Data to examine: Begin

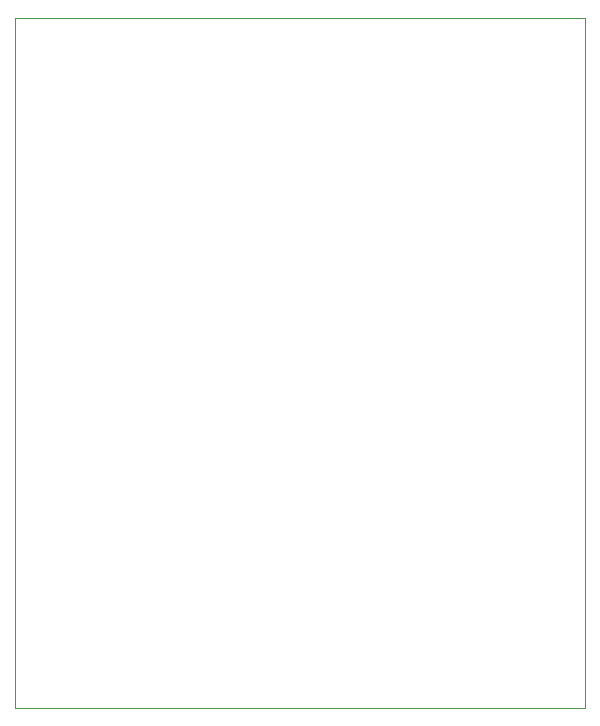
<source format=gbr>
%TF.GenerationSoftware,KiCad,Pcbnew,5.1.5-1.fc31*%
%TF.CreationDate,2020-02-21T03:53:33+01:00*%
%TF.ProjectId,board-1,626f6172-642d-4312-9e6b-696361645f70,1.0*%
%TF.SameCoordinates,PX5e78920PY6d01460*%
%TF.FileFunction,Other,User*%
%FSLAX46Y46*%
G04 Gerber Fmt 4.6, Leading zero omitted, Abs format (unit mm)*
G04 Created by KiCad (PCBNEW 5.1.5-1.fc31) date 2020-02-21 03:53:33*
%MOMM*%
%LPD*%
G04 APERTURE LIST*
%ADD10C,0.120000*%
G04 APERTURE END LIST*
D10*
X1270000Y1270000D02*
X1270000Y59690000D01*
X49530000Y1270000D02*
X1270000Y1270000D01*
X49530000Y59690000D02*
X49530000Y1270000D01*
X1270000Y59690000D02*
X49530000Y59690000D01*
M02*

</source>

Data to examine: End
Data to examine: Begin

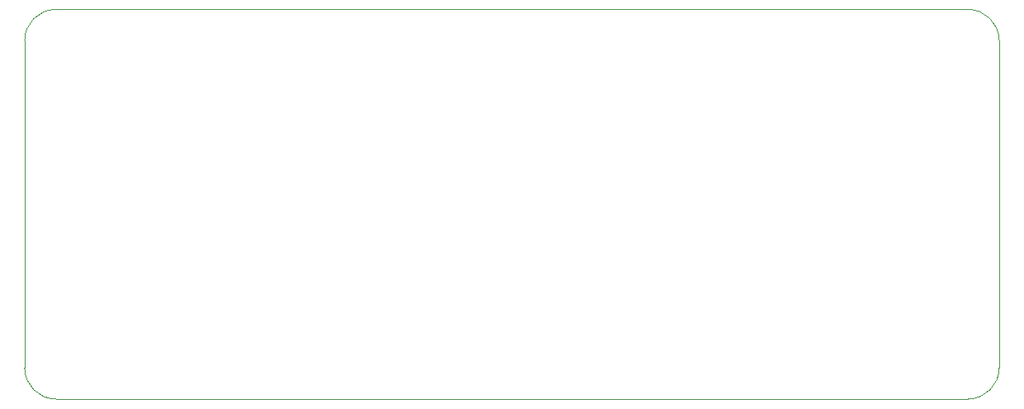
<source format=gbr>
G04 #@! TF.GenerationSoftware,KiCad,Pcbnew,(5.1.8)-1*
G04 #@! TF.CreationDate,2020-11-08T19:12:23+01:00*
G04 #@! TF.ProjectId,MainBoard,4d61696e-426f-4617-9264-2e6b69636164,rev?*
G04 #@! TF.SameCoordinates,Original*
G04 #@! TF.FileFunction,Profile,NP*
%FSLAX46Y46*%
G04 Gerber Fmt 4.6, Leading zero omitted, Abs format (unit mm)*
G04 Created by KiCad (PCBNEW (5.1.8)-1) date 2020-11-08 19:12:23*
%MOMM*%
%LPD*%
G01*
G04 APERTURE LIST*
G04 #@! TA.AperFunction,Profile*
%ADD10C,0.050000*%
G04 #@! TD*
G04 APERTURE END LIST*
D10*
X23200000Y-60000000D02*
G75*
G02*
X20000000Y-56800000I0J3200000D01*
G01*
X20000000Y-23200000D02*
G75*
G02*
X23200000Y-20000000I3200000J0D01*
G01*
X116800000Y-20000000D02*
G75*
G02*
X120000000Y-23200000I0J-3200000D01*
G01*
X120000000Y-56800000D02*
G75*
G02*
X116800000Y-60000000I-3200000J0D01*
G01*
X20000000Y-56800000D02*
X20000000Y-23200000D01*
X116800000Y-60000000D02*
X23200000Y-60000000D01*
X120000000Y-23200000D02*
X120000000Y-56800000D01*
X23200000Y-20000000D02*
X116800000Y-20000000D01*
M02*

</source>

Data to examine: End
Data to examine: Begin

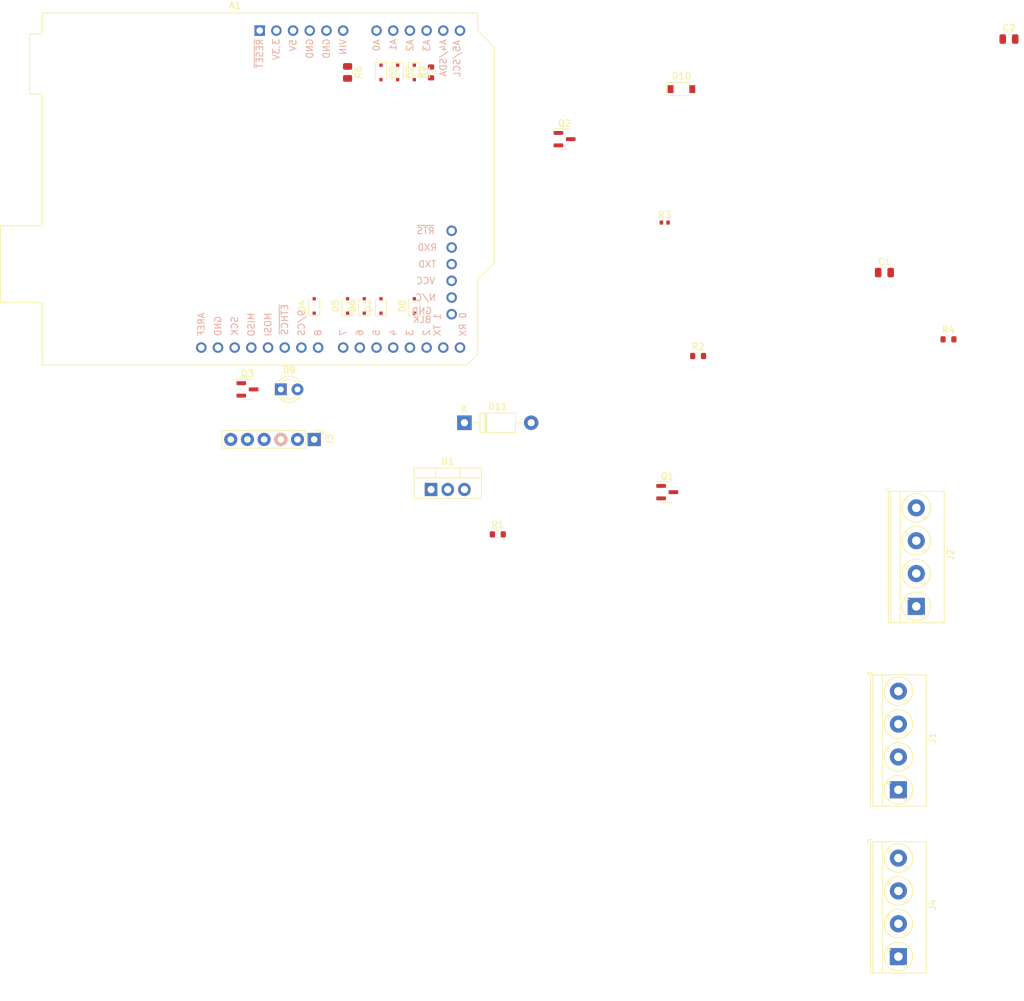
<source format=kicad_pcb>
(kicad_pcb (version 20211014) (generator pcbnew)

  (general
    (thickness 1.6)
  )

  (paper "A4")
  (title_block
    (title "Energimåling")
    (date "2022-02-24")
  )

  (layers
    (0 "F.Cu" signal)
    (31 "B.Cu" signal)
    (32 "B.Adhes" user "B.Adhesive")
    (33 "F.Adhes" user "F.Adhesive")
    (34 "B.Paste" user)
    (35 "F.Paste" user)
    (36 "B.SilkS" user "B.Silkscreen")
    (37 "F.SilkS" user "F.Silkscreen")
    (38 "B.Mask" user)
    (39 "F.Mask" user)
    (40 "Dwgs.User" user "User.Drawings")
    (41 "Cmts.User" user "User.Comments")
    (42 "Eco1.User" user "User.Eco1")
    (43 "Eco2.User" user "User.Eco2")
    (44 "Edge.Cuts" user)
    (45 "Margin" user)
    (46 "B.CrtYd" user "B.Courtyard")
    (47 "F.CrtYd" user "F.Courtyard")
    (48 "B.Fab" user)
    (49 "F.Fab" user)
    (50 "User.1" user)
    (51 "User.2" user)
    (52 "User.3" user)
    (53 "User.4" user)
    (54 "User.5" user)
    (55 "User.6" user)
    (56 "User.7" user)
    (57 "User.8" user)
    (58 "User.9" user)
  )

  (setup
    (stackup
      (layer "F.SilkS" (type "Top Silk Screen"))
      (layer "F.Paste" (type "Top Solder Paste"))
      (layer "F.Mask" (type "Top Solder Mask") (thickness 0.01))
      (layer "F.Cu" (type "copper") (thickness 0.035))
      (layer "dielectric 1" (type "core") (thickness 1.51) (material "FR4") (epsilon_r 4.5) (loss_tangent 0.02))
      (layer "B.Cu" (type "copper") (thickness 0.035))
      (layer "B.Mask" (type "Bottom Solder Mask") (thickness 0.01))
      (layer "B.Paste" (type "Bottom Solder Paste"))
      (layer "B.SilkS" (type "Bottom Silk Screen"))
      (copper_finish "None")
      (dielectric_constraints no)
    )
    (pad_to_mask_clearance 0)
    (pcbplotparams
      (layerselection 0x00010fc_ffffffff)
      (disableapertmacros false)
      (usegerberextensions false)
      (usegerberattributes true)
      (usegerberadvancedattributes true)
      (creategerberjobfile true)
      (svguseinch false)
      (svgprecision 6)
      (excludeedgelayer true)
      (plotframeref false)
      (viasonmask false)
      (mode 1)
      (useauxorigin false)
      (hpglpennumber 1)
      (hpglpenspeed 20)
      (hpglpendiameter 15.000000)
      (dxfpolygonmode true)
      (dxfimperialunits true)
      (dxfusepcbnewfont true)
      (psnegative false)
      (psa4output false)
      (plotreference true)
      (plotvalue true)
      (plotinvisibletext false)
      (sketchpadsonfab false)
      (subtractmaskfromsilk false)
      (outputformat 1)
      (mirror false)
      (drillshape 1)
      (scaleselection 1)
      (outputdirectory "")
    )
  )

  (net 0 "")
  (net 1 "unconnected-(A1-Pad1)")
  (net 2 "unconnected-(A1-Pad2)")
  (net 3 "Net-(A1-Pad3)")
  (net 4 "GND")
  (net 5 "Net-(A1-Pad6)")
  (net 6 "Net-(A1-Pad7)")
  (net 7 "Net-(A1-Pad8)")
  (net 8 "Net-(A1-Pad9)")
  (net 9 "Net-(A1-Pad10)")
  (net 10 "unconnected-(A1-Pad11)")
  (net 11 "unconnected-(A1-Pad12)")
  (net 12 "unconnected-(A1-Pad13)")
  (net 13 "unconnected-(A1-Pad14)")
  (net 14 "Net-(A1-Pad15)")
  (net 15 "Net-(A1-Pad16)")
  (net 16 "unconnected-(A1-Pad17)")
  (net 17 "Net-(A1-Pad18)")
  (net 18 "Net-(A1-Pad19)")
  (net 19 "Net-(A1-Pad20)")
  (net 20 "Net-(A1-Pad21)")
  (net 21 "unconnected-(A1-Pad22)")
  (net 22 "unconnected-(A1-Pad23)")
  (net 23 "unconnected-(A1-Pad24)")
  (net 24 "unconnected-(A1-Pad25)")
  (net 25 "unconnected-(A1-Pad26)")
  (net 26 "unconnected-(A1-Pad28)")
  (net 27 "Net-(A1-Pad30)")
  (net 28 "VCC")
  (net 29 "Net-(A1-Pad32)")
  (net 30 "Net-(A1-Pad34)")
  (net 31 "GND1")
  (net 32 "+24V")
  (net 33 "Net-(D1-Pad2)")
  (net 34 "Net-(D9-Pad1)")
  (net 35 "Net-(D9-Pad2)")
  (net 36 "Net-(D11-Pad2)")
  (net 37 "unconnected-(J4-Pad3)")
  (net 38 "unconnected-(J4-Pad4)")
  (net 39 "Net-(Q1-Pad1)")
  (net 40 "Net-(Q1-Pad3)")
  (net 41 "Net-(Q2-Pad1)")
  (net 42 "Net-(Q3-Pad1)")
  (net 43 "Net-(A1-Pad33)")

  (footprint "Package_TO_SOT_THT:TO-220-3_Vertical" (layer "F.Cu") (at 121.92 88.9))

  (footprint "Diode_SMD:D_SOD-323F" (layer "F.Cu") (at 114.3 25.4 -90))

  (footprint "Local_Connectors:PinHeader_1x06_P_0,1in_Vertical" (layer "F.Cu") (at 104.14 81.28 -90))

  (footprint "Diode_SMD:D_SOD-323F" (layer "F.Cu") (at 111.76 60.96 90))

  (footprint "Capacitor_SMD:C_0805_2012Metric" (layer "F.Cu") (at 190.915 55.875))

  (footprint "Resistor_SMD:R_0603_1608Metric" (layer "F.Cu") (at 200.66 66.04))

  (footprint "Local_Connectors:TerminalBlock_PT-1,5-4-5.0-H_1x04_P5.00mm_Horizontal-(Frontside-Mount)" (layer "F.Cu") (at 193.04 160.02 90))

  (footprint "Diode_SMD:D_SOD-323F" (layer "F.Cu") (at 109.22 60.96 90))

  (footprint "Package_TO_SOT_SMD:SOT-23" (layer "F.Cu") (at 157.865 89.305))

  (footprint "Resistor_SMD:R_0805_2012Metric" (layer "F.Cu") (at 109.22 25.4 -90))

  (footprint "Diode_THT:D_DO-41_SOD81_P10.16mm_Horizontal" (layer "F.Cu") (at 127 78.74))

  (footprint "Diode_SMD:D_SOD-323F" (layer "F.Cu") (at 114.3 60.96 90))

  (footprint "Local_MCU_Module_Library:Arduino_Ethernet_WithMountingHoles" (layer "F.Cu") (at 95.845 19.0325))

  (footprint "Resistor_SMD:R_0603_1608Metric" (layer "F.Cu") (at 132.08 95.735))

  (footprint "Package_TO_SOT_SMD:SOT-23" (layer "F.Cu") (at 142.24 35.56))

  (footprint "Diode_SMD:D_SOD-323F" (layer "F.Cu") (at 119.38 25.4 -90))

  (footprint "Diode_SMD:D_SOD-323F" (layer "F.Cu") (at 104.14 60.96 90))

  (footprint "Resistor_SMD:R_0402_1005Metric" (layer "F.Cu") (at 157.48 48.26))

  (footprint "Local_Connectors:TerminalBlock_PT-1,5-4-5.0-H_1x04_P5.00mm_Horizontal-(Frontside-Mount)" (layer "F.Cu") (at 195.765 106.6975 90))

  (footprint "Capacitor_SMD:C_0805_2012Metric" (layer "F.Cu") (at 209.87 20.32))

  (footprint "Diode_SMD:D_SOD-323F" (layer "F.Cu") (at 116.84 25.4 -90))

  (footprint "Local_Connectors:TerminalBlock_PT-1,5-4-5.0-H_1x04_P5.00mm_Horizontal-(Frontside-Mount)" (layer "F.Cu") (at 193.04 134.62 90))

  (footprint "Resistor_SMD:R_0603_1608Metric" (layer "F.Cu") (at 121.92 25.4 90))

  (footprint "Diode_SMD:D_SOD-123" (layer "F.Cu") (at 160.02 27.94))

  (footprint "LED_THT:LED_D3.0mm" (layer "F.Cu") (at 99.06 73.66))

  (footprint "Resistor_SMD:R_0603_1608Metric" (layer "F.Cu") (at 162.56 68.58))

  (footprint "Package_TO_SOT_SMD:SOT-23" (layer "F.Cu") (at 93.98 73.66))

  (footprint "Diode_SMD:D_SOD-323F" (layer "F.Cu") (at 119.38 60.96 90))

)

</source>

Data to examine: End

▶ What needs to be done
All the lines that hold the word "false" must appear in the answer, copied from the records.

▶ Task output
      (disableapertmacros false)
      (usegerberextensions false)
      (svguseinch false)
      (plotframeref false)
      (viasonmask false)
      (useauxorigin false)
      (psnegative false)
      (psa4output false)
      (plotinvisibletext false)
      (sketchpadsonfab false)
      (subtractmaskfromsilk false)
      (mirror false)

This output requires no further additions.